Selected text:
>>

Interview: Gina Jeffreys on Cruisin’ Country

2014background.jpgThe line-up of this year’s Cruisin’ Country 8 could hardly be more illustrious, bringing together brings together over 40 artists, including John Williamson, Troy Cassar-Daley, Graeme Connors, Sara Storer, Tania Kernaghan, Anne Kirkpatrick, James Blundell and Amber Lawrence. Joining them will be Gina Jeffreys, who is, without a doubt, one of Australia’s favourite country music artists. She’s also a delightful person to talk to, as I found out recently.

How many Cruisin’ Countries have you done?

This will be my third. We haven’t been in a couple of years. I did one on my own and I did one with the Songbirds [a trio consisting of Gina, Beccy Cole and Sara Storer]. But this is my third. Lots of the artists go nearly every year. It’s kind of a family holiday for them. I’m super excited to be heading back. It’s the funnest thing ever. It really is a blast. Awesome food, drinks, go to a show every night, lie by the pool. It’s just a dream come true.

Part of me wonders whether it’s a bit like the Tamworth Country Music Festival on the water?

That is exactly what it’s like. That’s the best way to explain it. For the people that come that love country music, everything is paid for. When you go to a different vessel you’re paying all the time for different shows, whereas this is a floating country music festival. There’s no doubt about it. But you get to really mingle more, I think, with the artists. We see all the fans at breakfast and lunch and dinner, and you’re having a holiday with country music lovers. It’s really unique. And it’s really fun actually. I really enjoy it.

 

The first time you went – because I’m just thinking of you seeing your audience at breakfast and whatever – did it feel like you’re not going to have any down time? It sounds like you enjoy getting to know people.

Yes, absolutely. And you don’t really get any down time but, look, it’s a week and it’s what I do for a living, and I’m always super grateful to people who love the music and who come and support it. And I find it really fascinating to talk to them and see where they’re from. I think it might be overwhelming for some people, I guess, but, I’m a talker. So I’m looking forward to it. I think because I probably don’t do it all the time as well. For me – we’re not constantly on tour. We have a 15-year-old son and when he was born we stopped touring because he used to get travel sickness. He wasn’t a touring baby. And I’ve told this story 100 times, but, Beccy Coles’s baby would sleep in a guitar case backstage. And mine would only sleep in my arms and then he couldn’t even sleep in the car because he would be sick. So Beccy and Kasey’s [Chambers] babies were built to tour and mine just wasn’t. And then when he got older we decided that we wanted to not miss a cricket game and not miss a football game and all that sort of stuff. We just decided we wanted to be parents who stayed home with him. And we stopped touring, and we took ourselves off the road to parent him. And now he’s 15 and he’s a musician. He’s a guitarist and a drummer and now he’s saying to me, ‘Mum, when are you going on the road, and can I come, and how much do you pay?’

For a boy with two musical parents, how dare he not be a touring baby. But it sounds like he has corrected himself.

<<

Data excerpt:

>>

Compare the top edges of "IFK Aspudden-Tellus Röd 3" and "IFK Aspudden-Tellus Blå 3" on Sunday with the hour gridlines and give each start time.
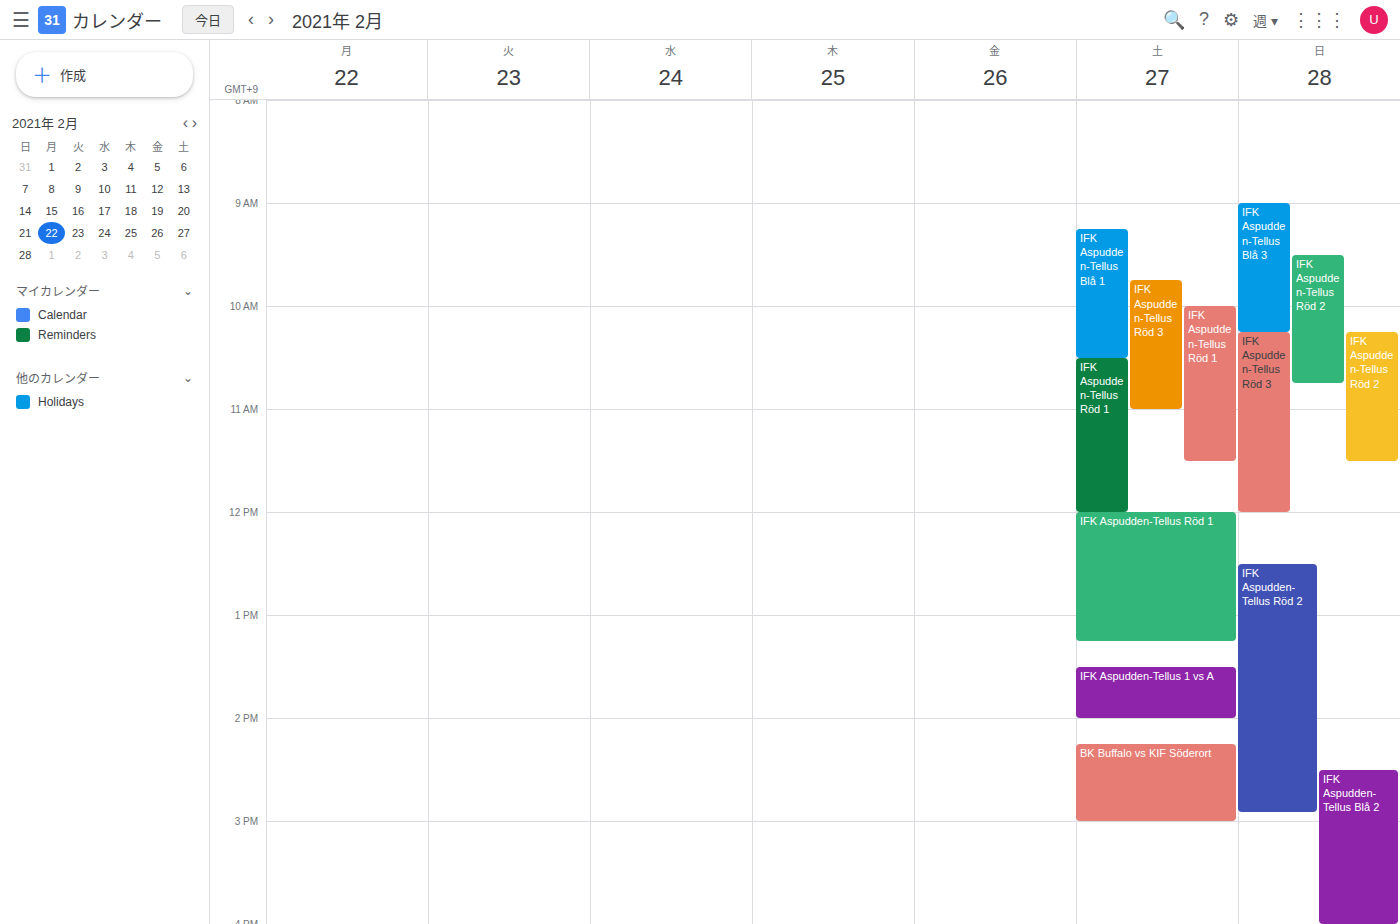
"IFK Aspudden-Tellus Röd 3": 10:15 AM, neither: a quarter of the way from the 10 AM line to the 11 AM line. "IFK Aspudden-Tellus Blå 3": 9:00 AM, exactly on the 9 AM line.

<<

Required work:
**A.** In the Gina Jeffreys interview, write out everything from "How many Cruisin’" down to "dream come true.".
**B.** Extend the Gina Jeffreys interview past the point where it stops.

Exercise responses:
**A.**
How many Cruisin’ Countries have you done?

This will be my third. We haven’t been in a couple of years. I did one on my own and I did one with the Songbirds [a trio consisting of Gina, Beccy Cole and Sara Storer]. But this is my third. Lots of the artists go nearly every year. It’s kind of a family holiday for them. I’m super excited to be heading back. It’s the funnest thing ever. It really is a blast. Awesome food, drinks, go to a show every night, lie by the pool. It’s just a dream come true.

**B.**
He’s corrected himself completely, yes. He’s a definite musician and he’s studying sound and he loves all that stuff. So now it’s okay for me to go back out. And I’m recording a new album. We are actually going to take a pre-release of the brand new album onto the ship, and I’ll be showcasing some of those new songs. Because I’d stopped recording and everything because I just really wanted to be a mum and focus on raising him. And now I feel like I’ve got the freedom to be recording again and be going back out and doing gigs. And this one, of course, is an absolute highlight, really, of all touring. It’s insanely fun for us. It’s insanely fun for the people on board as well, but we have a whole lot of fun. It’s kind of like coming home again. It’s like coming back to what I actually do. I’m really looking forward to playing some new songs and just playing again.

Taking a break from country music – I think it is the one genre where you can do that, really, because the audience doesn’t necessarily demand that you put out an album every year, they don’t demand that you’re 21 eternally, as some genres of music do.

That’s right. Honestly, it’s lovely. And they’re ever faithful. I think that a country music fan – they just love you. And they’re more like friends probably than, maybe, any other industry. Not that I’ve ever been in a different genre. But they stand by you and are excited for new releases and understood, I think, while I stopped to be a mum. And I’m hoping that they like the new album. But the country music circle feels like a big family less than, you know, you’re the artist and they’re the fan. All the artists are friends as well, so it is like a big family. And I think they don’t mind that I’m 50 now hopefully, not 21.

Back to the cruise – of course your brother-in-law, Jeff McCormack, is going to be a part of the house band. So I’m wondering if that means it’s hard for you to have a few shandies and dance on table tops when he’s around?

Not at all. I’ve played with Jeff a lot. And my husband – Jeff’s brother, obviously –  will be playing in my band. Rod used to be the MD [music director] of the band on the ship when we were doing it all the time [Rod’s band, The Wheel, are reuniting for the cruise too]. But, no, that’s fine. I don’t mind at all. I’ve stood on stage next to my brother-in-law many, many times over many years. So it will be fine. It’s an amazing band. We’re just so lucky to jump up with such incredible musicians, and it’s world class. It’s just such high quality. It’s like a really, really high-quality country music festival. You know, just everything is very high level. And he’s a fun musician, so he doesn’t mind watching me have a couple of drinks. I’m sure he’ll have a few himself.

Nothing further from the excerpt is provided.